Task goal »
Copy word for word the part of the text on PyBryt complexity annotations starting at "For example, consider" and ending at "power(b, p - 1)".

Extracted text »

[Start of section]

Complexity annotations
Complexity annotations can be used to assert that a block of student code runs within a certain level of complexity. PyBryt determines the complexity of a block of student code by comparing the number of execution steps for various input lengths. It then uses least-squares to determine which complexity class best represents the relationship.
Making use of complexity annotations is a two-part endeavor: First, you must create an annotation that tells PyBryt to look for time complexity in the memory footprint. Second, you must also create a block of code in the student's submission that tells PyBryt, which block of code to run the complexity check on.
Creating the annotation is simple: just instantiate the pybryt.TimeComplexity
class. This annotation takes as its argument a complexity class supplied by the module pybryt.complexities
:
>>> import pybryt.complexities as cplx
>>> cplx.complexity_classes
[pybryt.annotations.complexity.complexities.constant,
pybryt.annotations.complexity.complexities.logarithmic,
pybryt.annotations.complexity.complexities.linear,
pybryt.annotations.complexity.complexities.linearithmic,
pybryt.annotations.complexity.complexities.quadratic,
pybryt.annotations.complexity.complexities.cubic]
The TimeComplexity
constructor also requires the name
option to be supplied, as this option is how the data from the student's submission is tied to the annotation.
>>> pybryt.TimeComplexity(cplx.linear, name="foo")
pybryt.TimeComplexity
And that's all that's required on the reference implementation end. The real work of checking the time complexity of students' code comes in writing the scaffold provided to students, which must use PyBryt's check_time_complexity
context manager to mark a block of code as a block that should be checked for time complexity. This context manager accepts as arguments the name of the block (which should be the same as the name
provided to the annotation) and the size of input being run in that context.
For example, consider a basic exponentiation algorithm where the size of the input is the power that the base is being raised to.
def power(b, p):
if p == 0:
return 1
return b * power(b, p - 1)
with pybryt.check_time_complexity("foo", 10):
assert power(2, 10) == 2 ** 10
One data point, however, isn't enough. To collect data for multiple input sizes, you can use the context manager with the same name and vary the input length:
for p in [2, 5, 10, 15, 20]:
with pybryt.check_time_complexity("foo", p):
assert power(2, p) == 2 ** p
For simplicity, if the input you're running is an object that supports len
for determining its size, you can also just pass the input itself as the second argument:
l = [1, 2, 3]
with pybryt.check_time_complexity("bar", l):
sort(l)
When used in the student's code, or in any context where PyBryt isn't executing the notebook to generate a memory footprint, the check_time_complexity
context does nothing. However, when PyBryt is running the code, it tracks the number of steps it takes to execute the block. Because the input lengths that are needed to accurately measure time complexity can get unworkably high, PyBryt doesn't trace for values inside these contexts. Any calls that are needed to satisfy value annotations must occur outside a check_time_complexity
context. Otherwise, PyBryt doesn't see the value in the student's memory footprint.

[End of section]

Records from a data collection
[Start of section]

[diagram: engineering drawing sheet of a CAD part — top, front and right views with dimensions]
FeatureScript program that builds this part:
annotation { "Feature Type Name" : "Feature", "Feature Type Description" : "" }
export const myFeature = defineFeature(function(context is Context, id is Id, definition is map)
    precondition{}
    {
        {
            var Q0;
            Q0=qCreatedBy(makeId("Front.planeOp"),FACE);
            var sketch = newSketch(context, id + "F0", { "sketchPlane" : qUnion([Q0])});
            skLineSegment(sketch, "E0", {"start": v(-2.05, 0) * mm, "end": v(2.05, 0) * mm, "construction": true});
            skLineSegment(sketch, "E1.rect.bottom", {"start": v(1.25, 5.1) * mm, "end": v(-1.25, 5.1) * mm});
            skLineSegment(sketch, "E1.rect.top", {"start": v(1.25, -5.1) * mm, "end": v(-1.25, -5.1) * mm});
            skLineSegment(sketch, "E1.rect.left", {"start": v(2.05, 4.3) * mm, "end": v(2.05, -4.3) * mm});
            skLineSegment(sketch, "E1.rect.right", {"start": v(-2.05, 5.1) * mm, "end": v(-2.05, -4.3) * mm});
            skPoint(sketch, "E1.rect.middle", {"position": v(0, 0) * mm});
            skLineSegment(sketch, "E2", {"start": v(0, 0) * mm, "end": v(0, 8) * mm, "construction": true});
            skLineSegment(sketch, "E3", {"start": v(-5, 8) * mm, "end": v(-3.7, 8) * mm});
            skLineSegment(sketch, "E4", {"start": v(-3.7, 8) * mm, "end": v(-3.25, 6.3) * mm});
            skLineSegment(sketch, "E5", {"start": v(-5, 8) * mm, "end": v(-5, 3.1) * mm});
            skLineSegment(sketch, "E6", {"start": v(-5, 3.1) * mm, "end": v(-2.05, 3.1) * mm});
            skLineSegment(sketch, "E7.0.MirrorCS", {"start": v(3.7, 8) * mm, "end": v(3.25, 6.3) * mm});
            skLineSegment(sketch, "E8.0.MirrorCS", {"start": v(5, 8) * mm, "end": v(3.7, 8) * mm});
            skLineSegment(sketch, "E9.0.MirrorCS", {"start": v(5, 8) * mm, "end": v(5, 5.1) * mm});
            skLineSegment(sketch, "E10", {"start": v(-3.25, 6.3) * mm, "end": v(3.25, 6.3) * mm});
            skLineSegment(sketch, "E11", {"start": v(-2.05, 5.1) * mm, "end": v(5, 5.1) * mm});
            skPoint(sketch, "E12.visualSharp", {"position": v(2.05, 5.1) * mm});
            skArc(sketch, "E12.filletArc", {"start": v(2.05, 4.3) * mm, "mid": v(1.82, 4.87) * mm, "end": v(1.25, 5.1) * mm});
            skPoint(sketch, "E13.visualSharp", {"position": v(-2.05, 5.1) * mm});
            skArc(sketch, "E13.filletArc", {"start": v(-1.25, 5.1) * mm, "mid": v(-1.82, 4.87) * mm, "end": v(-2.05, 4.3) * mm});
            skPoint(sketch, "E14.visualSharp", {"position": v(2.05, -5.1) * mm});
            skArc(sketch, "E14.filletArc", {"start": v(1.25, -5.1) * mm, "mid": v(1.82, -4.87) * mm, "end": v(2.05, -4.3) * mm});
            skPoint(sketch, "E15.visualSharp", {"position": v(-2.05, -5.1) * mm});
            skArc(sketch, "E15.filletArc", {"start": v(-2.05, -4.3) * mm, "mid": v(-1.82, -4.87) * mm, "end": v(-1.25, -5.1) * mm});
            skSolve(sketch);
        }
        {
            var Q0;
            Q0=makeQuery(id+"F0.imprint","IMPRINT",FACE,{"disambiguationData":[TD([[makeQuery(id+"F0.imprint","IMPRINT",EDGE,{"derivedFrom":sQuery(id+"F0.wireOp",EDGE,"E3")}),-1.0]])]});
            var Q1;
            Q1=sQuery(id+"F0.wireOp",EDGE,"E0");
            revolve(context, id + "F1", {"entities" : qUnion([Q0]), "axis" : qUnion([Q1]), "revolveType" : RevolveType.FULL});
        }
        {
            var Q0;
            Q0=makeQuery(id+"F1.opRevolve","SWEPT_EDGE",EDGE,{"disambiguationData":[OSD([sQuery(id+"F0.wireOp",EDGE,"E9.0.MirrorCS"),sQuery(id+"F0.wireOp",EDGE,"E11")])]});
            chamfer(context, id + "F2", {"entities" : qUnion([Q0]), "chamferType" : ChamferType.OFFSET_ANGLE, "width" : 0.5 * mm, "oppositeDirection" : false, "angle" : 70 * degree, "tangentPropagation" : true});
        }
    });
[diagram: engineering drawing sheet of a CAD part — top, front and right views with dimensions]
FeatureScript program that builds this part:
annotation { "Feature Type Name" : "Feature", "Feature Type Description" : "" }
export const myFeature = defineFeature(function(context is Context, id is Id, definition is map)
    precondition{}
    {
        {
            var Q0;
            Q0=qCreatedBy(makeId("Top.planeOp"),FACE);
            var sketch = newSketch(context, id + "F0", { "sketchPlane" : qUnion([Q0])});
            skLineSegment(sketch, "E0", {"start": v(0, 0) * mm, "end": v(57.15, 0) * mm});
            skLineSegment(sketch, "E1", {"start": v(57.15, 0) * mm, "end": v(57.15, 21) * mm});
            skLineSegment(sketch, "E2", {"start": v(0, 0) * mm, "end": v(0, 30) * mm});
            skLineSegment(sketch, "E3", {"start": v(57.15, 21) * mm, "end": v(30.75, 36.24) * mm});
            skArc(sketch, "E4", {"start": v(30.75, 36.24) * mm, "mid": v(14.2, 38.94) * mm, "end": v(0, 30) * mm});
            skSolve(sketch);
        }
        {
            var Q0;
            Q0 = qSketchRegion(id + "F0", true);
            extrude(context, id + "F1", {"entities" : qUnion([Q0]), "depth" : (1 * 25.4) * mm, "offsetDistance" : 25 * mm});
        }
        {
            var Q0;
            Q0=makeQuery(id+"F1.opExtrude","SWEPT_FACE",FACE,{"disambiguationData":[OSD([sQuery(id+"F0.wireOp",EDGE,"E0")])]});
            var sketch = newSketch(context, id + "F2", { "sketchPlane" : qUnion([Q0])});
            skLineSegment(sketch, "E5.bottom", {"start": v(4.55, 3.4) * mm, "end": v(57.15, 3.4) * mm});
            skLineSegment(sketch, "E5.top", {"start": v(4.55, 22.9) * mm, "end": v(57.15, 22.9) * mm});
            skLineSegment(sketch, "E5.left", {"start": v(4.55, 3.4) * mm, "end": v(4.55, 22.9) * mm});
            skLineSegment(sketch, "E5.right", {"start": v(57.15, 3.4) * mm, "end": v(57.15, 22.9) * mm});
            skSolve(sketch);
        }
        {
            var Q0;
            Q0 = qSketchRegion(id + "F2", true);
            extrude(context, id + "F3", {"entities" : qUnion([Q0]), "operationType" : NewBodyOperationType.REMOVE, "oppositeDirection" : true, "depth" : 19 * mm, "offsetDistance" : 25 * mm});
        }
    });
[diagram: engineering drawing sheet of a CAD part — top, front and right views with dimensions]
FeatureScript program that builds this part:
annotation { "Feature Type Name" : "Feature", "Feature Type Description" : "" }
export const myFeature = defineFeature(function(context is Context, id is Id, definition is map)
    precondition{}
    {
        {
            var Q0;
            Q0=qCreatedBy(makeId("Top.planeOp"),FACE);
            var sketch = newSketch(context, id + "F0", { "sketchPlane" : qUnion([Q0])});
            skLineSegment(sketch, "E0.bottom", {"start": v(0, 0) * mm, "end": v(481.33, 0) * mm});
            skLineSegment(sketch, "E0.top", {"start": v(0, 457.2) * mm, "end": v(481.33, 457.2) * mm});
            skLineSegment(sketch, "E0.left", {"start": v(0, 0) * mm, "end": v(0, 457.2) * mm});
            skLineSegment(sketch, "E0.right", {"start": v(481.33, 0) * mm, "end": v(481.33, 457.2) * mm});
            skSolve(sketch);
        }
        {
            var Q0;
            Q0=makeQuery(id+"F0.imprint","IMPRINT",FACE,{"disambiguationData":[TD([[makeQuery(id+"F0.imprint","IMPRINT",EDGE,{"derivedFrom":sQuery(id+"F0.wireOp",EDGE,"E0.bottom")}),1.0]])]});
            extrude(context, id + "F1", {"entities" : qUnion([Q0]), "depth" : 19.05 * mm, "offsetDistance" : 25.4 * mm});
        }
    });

[End of section]

Result for this task »
For example, consider a basic exponentiation algorithm where the size of the input is the power that the base is being raised to.
def power(b, p):
if p == 0:
return 1
return b * power(b, p - 1)